Gramps out to pasture

In my workaday travels, I get the opportunity to see members of the human species in all sorts or naturalistic and unnaturalistic settings. It strikes me as altogether fitting that when folks grow old, they find themselves a way of going out to pasture, and spend their waning days munching figuratively on green leaves in a wide open space. So what is this modern day equivalent of a pasture?

Why, a casino of course.

They come to these places by the bus load, and succored by dazzling lights, noises, and cheap buffets, they fix their eyes raptly on spinning wheels engraved with bells, stars, and cherries.
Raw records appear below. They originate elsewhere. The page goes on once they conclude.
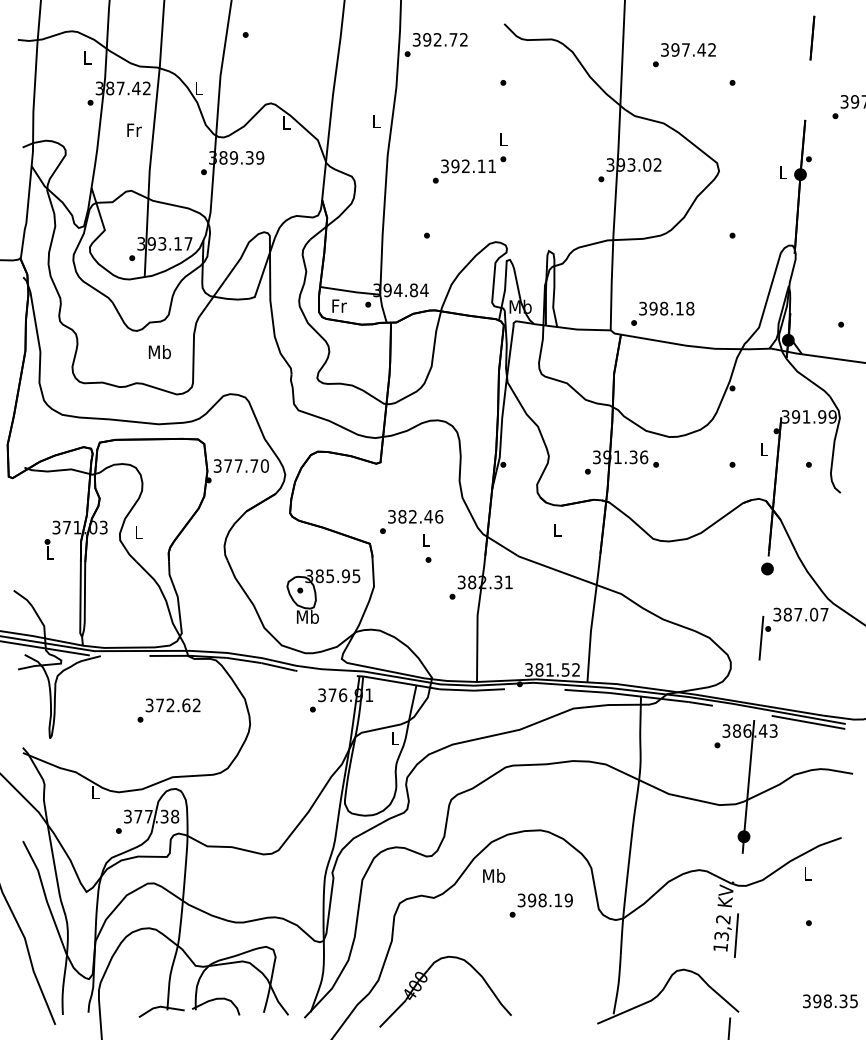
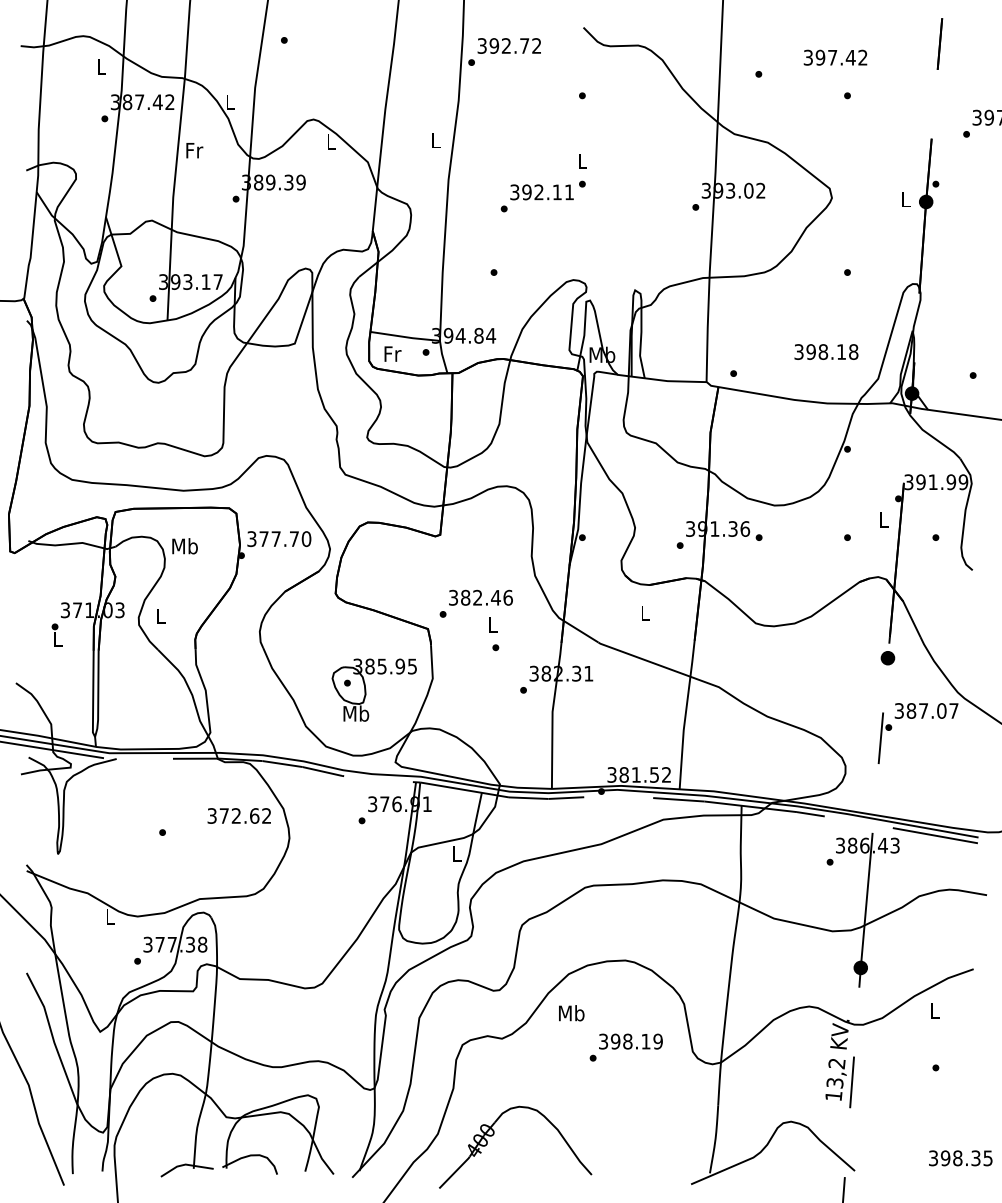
text: (688, 49) -> (835, 57), moved
text: (134, 130) -> (194, 150), moved
text: (666, 308) -> (826, 351), moved
text: (159, 352) -> (184, 546), moved
text: (172, 704) -> (238, 815), moved

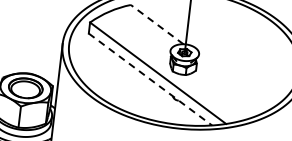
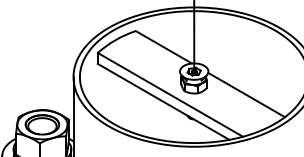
line: (156, 24) -> (163, 47), dashed -> solid
line: (150, 79) -> (163, 101), dashed -> solid
line: (234, 81) -> (246, 94), added

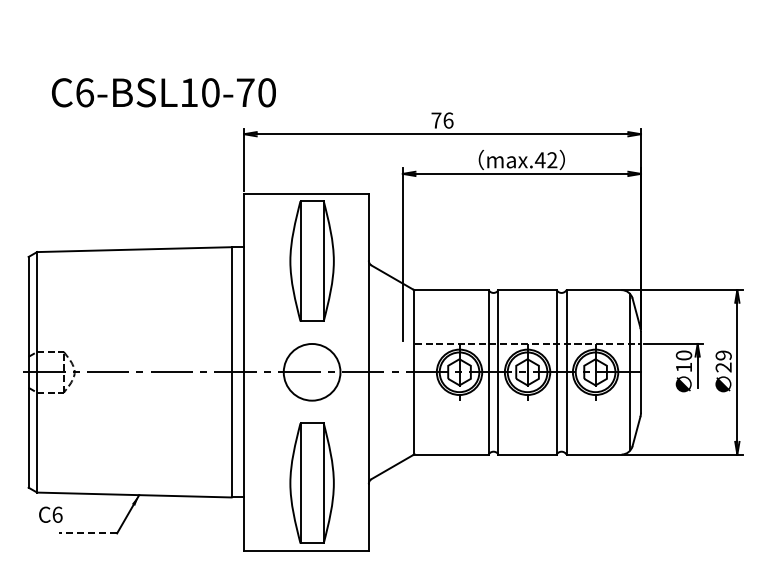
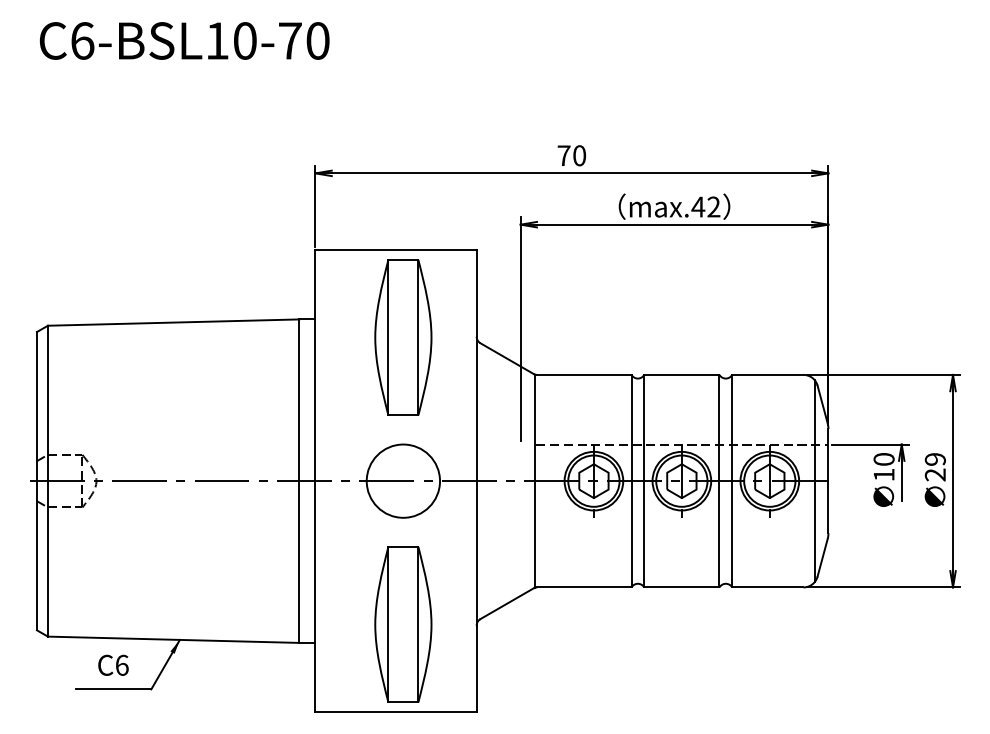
text: (163, 92) -> (184, 40), moved
text: (448, 120) -> (579, 155), 76 -> 70
text: (50, 514) -> (113, 664), moved
line: (87, 533) -> (113, 689), dashed -> solid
Gambling commandeers this instinctual baggage, shared by parrots and people, to seek out new and different things. Called a seeking or foraging response, it simply reflects our sensitivity to positive events that stray from the expected. The seeking response is an integral part of everything we do, and without it, we would hardly have need to change from the same old routines of life. As kids, the seeking response is a McDonald's or Disney playland, as adults its the unexpected challenge of career and family, and as old folks it's in the unexpected roll of a die. When we are very old or very young, the seeking response is unvarnished by higher purposes of work and family, it is just exploration pure and simple. It is play. And indeed, when out to pasture life and the reason to live become no more than a game, a purpose I would hope that heaven shares.